* _WORK TASK 1_
From the passage on ancient manuscripts, quote the text that begins at the words "Dispersed all over" and stops after the words "universities and libraries.".
* _WORK TASK 2_
According to the passage on ancient manuscripts, how many pages does the Rohonc Codex have?

* _EXERCISE TEXT_
· · ·

A 2000 year-old letter written in the Eastern Iranian language of Sogdian; decipherers recently discovered the Sogdian word for 'liver'
While engaged in an amateur restoration of statues and paintings in what is now known as Cave 16, Wang noticed a hidden door that opened into another cave, later named Cave 17 or the "Library Cave". Inside he found tens of thousands of documents dating from 406 to 1002AD; one of the greatest treasure troves of ancient documents ever found. They were in a variety of languages, from Chinese and Sanskrit to Sogdian and the little-known Khotanese, and covered a diverse range of subjects, from the history of Buddhism to politics, folk singing and mathematics.
Dispersed all over the world in the aftermath of the discovery, they are still being translated by dozens of teams of scholars in various universities and libraries.
Imre Galambos, a lecturer in pre-modern Chinese studies at the University of Cambridge, has been working on manuscripts written in Tangut since the late Nineties.
The official language of the Tangut kingdom in what is now north-western China, Tangut was in use for around 500 years until 1500AD. Although it looks like Chinese to the untutored eye, it bears no resemblance to it at all and is often cited as the most complicated linguistic system the human mind has ever devised.
When I meet Galambos at the British Library, he unrolls a Tangut scroll forme to have a look at it. It's a beautiful thing covered in fiendishly complex hieroglyphics. At intervals between the hieroglyphics are red pen strokes.
"We know what all the hieroglyphics are," says Galambos. "We've known that for a long time now." But what about the red marks, I ask?
He shakes his head. "I have no idea." Never mind strange symbols - some languages defy all attempts to decipher them. Indeed, some may not be languages at all. Take Rongorongo, a series of hieroglyphics scratched on to pieces of driftwood that were found on Easter Island in the 19th century. The hieroglyphs are thought to date from around 1200, but no one has a clue what they mean. And the complexities of Rongorongo are nothing compared to those of the Rohonc Codex. The Codex, which first surfaced in Hungary in the mid 18th century, consists of 448 pages with each page having between nine and 14 rows of symbols. Some claim the symbols bear some resemblance to Hungarian, Romanian or even Hindi. But there's another, equally plausible, theory - that the whole thing is a gigantic hoax.

· · ·

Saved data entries

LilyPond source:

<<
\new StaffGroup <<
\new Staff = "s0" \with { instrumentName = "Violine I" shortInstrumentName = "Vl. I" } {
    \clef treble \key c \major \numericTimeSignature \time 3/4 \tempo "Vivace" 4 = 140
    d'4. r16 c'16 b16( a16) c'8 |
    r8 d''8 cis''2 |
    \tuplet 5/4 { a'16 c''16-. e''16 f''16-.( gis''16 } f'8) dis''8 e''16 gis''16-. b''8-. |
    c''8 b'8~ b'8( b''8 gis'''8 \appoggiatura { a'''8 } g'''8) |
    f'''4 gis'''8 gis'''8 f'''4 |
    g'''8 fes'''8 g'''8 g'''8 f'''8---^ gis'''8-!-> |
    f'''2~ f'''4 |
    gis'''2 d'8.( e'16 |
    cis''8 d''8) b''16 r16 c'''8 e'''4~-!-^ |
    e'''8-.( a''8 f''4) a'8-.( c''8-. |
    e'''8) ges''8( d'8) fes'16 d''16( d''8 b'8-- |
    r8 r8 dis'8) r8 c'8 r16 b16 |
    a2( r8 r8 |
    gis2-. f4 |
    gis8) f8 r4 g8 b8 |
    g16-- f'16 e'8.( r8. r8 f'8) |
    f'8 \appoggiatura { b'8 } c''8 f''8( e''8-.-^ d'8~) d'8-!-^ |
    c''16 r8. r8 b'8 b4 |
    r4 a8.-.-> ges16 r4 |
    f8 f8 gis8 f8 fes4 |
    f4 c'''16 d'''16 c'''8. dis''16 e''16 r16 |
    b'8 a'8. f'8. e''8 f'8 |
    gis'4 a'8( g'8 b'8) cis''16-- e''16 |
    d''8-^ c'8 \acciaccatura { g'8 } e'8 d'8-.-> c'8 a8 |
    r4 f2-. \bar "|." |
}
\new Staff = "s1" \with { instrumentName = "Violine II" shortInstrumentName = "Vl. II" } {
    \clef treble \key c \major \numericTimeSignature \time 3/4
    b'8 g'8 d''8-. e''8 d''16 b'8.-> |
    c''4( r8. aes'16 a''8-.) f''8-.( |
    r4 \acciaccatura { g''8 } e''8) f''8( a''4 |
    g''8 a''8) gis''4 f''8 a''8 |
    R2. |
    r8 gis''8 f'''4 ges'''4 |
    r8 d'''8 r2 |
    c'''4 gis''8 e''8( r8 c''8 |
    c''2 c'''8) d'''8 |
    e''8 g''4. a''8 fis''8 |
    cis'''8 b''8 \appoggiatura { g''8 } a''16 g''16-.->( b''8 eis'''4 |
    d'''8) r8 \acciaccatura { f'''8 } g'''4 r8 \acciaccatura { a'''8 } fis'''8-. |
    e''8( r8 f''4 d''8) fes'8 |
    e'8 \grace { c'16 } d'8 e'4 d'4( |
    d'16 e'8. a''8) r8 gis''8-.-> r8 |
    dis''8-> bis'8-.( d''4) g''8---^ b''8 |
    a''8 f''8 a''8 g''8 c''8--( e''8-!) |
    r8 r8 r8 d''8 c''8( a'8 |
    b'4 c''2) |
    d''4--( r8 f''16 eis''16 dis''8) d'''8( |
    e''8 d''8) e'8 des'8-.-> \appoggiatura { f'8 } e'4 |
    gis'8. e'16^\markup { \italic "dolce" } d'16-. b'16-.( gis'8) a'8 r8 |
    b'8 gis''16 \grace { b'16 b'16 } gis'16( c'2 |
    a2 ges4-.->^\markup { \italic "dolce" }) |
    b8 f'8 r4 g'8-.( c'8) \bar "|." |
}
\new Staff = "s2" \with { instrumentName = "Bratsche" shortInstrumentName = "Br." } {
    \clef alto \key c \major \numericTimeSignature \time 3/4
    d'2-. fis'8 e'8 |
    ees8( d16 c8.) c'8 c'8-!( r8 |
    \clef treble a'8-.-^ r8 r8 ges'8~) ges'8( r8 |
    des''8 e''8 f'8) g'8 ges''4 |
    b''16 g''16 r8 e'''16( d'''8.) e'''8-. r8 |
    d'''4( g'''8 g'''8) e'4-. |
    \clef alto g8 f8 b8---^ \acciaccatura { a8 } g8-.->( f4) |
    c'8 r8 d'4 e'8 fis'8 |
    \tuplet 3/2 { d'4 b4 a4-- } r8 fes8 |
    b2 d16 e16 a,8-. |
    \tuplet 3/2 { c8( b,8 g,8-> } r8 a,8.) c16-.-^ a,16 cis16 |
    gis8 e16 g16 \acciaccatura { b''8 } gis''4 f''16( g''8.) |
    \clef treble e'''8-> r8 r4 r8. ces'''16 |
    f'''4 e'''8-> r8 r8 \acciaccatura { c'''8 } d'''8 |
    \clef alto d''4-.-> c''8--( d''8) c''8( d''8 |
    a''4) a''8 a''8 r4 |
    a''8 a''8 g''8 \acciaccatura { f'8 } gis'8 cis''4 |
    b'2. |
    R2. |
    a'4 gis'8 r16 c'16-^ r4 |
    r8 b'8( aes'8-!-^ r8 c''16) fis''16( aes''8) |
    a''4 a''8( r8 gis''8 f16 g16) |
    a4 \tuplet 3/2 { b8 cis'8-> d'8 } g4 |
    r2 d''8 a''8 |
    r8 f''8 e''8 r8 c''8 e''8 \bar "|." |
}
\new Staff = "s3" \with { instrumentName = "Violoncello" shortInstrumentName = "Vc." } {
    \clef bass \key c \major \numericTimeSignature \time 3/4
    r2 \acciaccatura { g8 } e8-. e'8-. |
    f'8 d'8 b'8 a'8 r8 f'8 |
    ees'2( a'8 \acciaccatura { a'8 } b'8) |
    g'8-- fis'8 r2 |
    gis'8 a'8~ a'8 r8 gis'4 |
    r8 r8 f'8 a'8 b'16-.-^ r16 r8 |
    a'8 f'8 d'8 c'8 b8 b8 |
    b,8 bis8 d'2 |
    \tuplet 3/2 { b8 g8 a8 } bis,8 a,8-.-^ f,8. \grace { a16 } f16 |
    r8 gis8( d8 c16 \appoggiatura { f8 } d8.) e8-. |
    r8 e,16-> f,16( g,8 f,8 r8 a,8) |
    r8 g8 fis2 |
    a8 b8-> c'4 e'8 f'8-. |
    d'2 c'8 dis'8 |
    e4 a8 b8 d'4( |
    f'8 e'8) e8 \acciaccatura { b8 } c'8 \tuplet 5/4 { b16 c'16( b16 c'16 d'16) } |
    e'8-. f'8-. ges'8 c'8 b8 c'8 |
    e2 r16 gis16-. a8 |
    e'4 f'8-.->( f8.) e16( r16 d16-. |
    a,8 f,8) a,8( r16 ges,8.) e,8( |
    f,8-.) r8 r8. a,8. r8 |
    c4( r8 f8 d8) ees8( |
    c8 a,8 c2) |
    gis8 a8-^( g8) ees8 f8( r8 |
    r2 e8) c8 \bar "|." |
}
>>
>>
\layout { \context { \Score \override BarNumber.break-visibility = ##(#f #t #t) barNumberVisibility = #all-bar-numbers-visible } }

· · ·

* _TASK ANSWER 1_
Dispersed all over the world in the aftermath of the discovery, they are still being translated by dozens of teams of scholars in various universities and libraries.

* _TASK ANSWER 2_
448 pages.